Tuesday, January 3, 2017
Amarillo by morning
January 3, 2017
The terrible news from Amarillo—4 kids killed by rat poison—isn’t any better because it was accidental. Apparently, the rat poison—aluminum phosphide--was under the house and somebody tried to wash it out. The water created a chemical reaction and the rat poison turned to a gas, seeped into the house and killed people.
Googling “aluminum phosphide,” you find out that it’s a commonly used poison in grain storage areas (hello, wheat industry!) and a killer used in fighting bed bugs. It is also blamed for the rash of farmer suicides in Northern India and here again farming, food and politics collide.
Like many so-called “undeveloped” areas, northern India had a complex culture where people in small towns lived an agricultural year, raising small patches of crops typical of their ecosystems and developing traditions, celebrations, religion and foods around those crops. The many types of Indian foods with their unique flavors and spices were developed over centuries by these little pockets of distinct flavors. If you like Indian foods, you know there are dozens, maybe hundreds, of kinds of curry. You could link each one with a particular village if you wanted.
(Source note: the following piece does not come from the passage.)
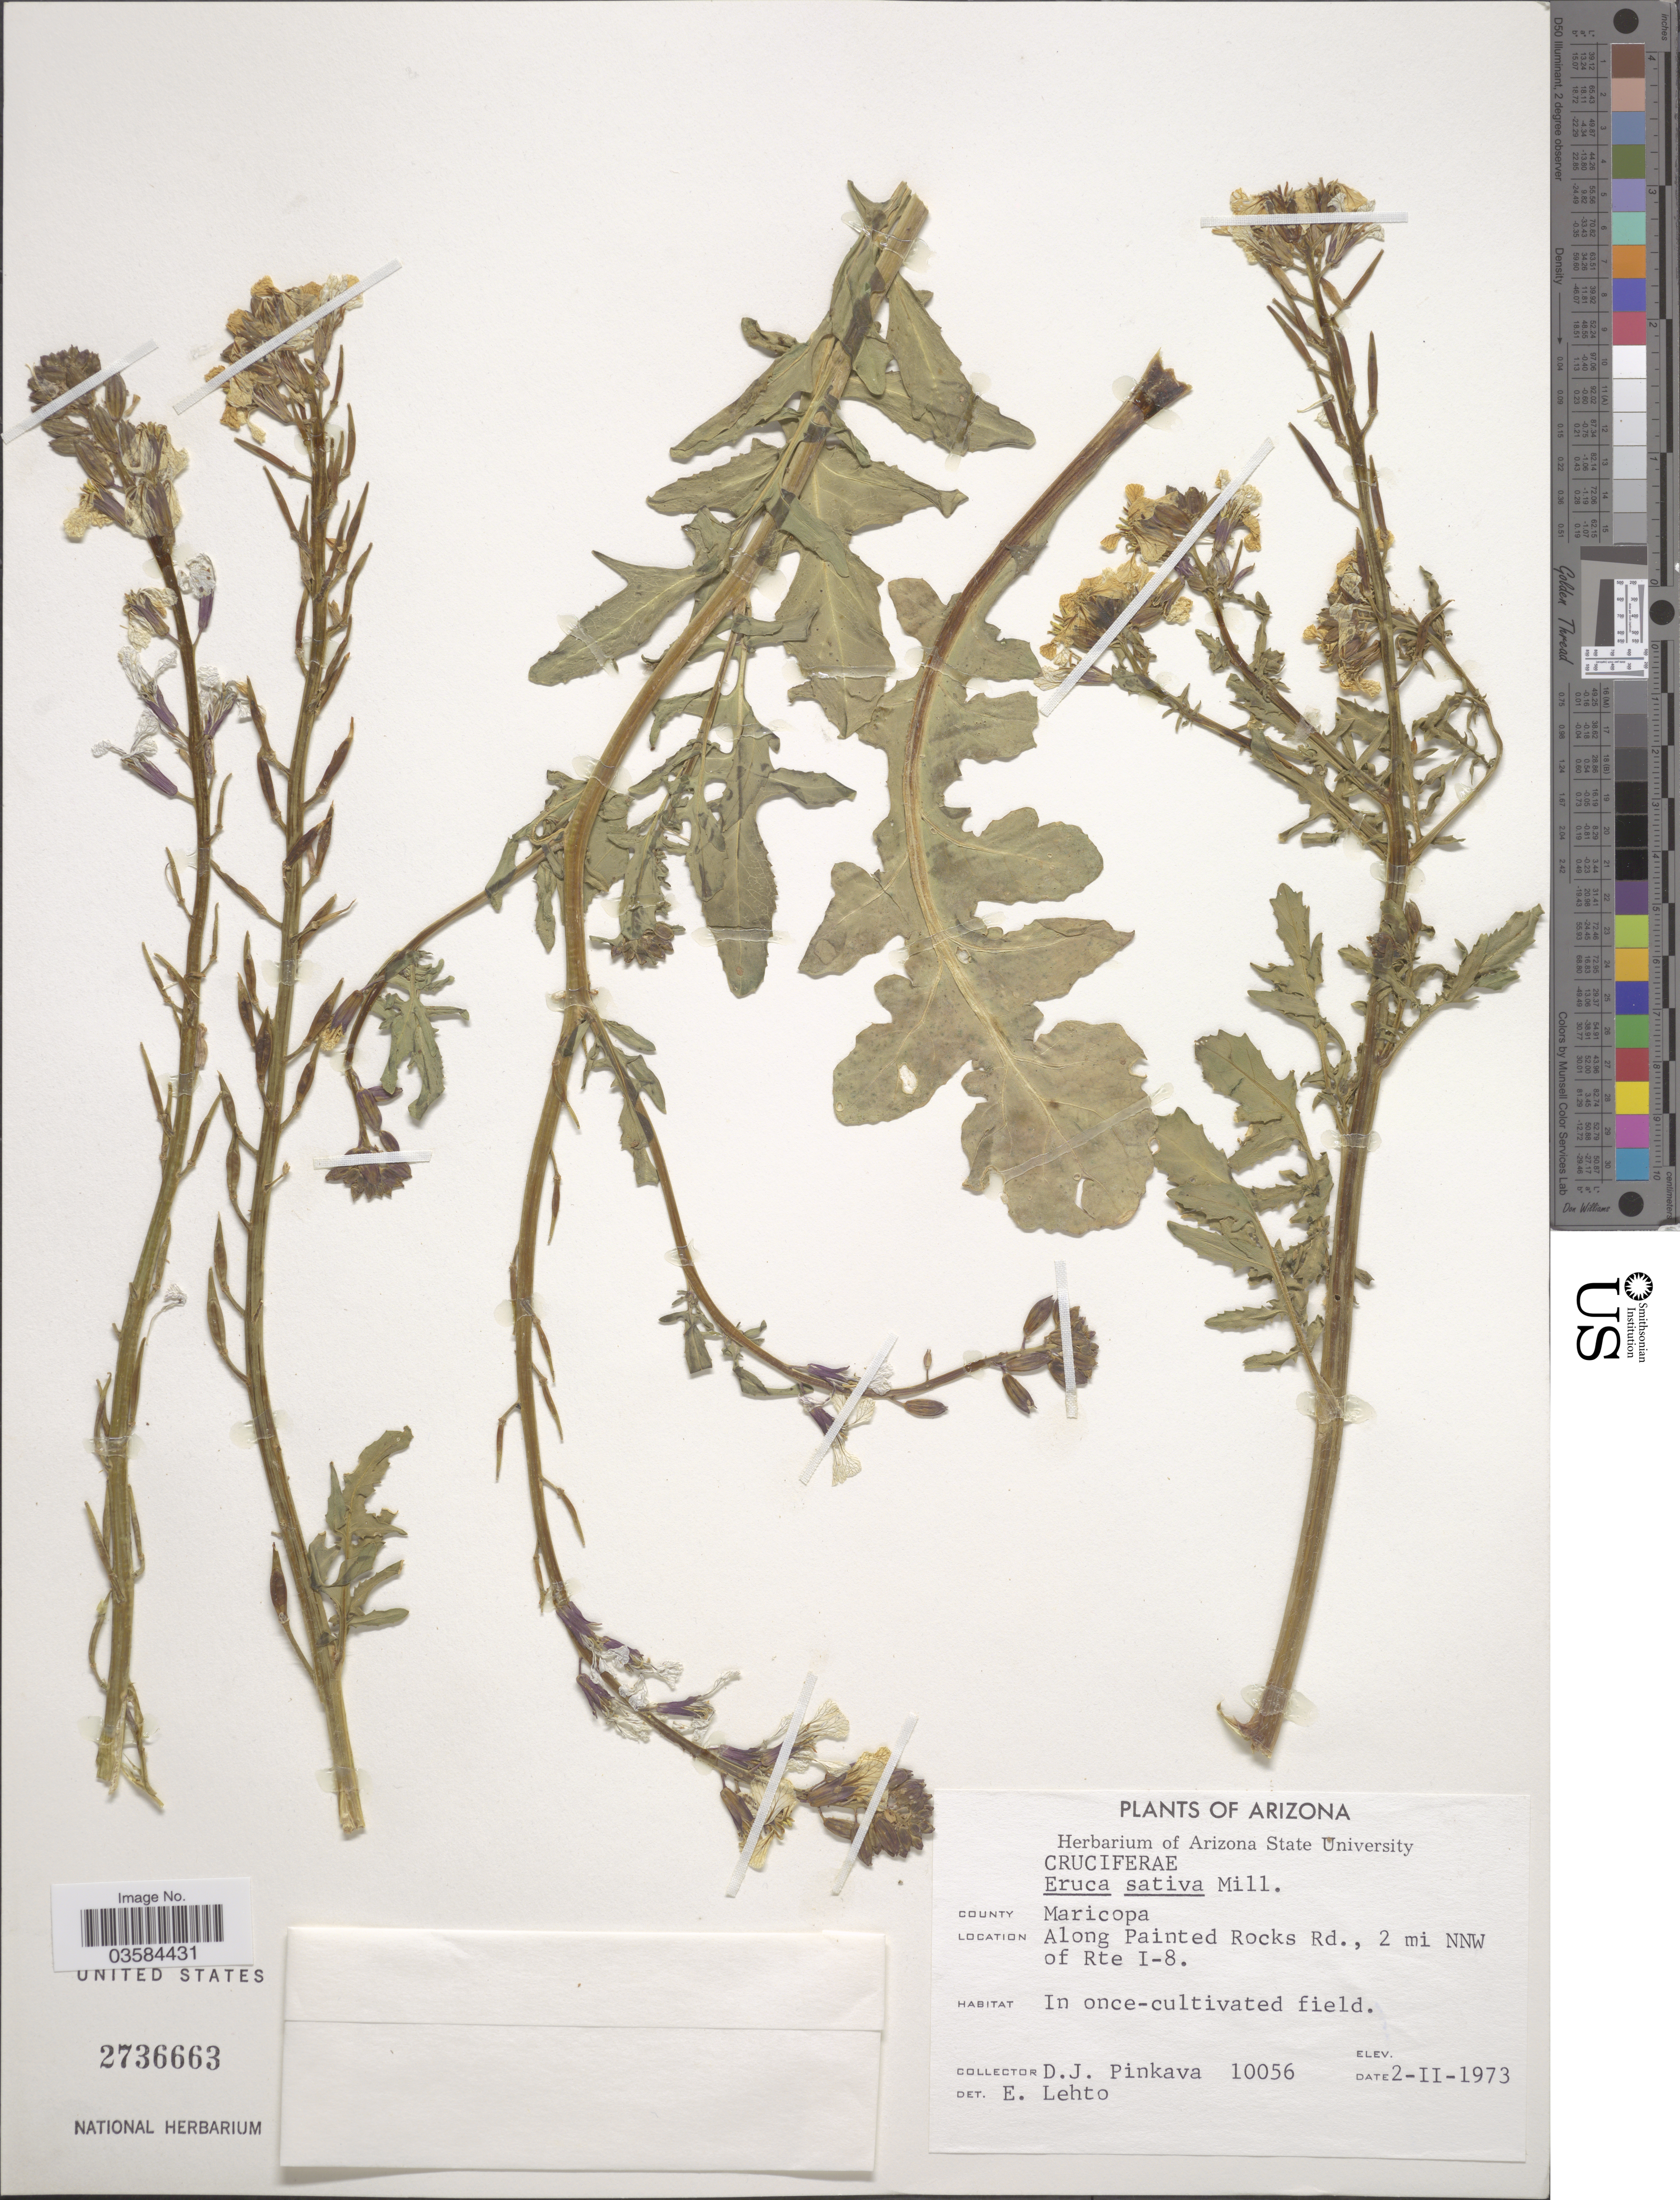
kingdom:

On their own, the microbes and earthworms, the seasons and the farmer traditions kept this land productive. Not over-productive. But enough production to get by.
Then, about thirty years ago, American agricultural scientists came to the areas to improve them. Basically, that meant taking over large swaths of land, using machinery and chemicals, and turning in monster amounts of crops. Mostly corn. You might have seen pictures of grinning peasants holding weirdly huge ears of corn. If you haven’t, look at Monsanto’s website.
Taking over ancestral lands and plowing it with machinery is nothing new to America's agricultural heritage and we’ve taken it global. BUT we ignore the ecosystem and the complicated cultural traditions that underpin life in those places.
Long story short: The peasant farmers and their governments have ended up selling their land to the machinery owners or they have ended up buying machinery and chemicals, borrowing money for the new system. Either way, the peasants lose their culture. And, like in Midwest America, the deep plowing and chemical use resulted in land that cannot produce without American-style management. The microbes and earthworms are diminished, and maybe even extinct.
Debt is constant, just as it is in the U.S. and there’s no easy way out of the system. To escape, farmers have killed themselves. It happens. In India and here in America.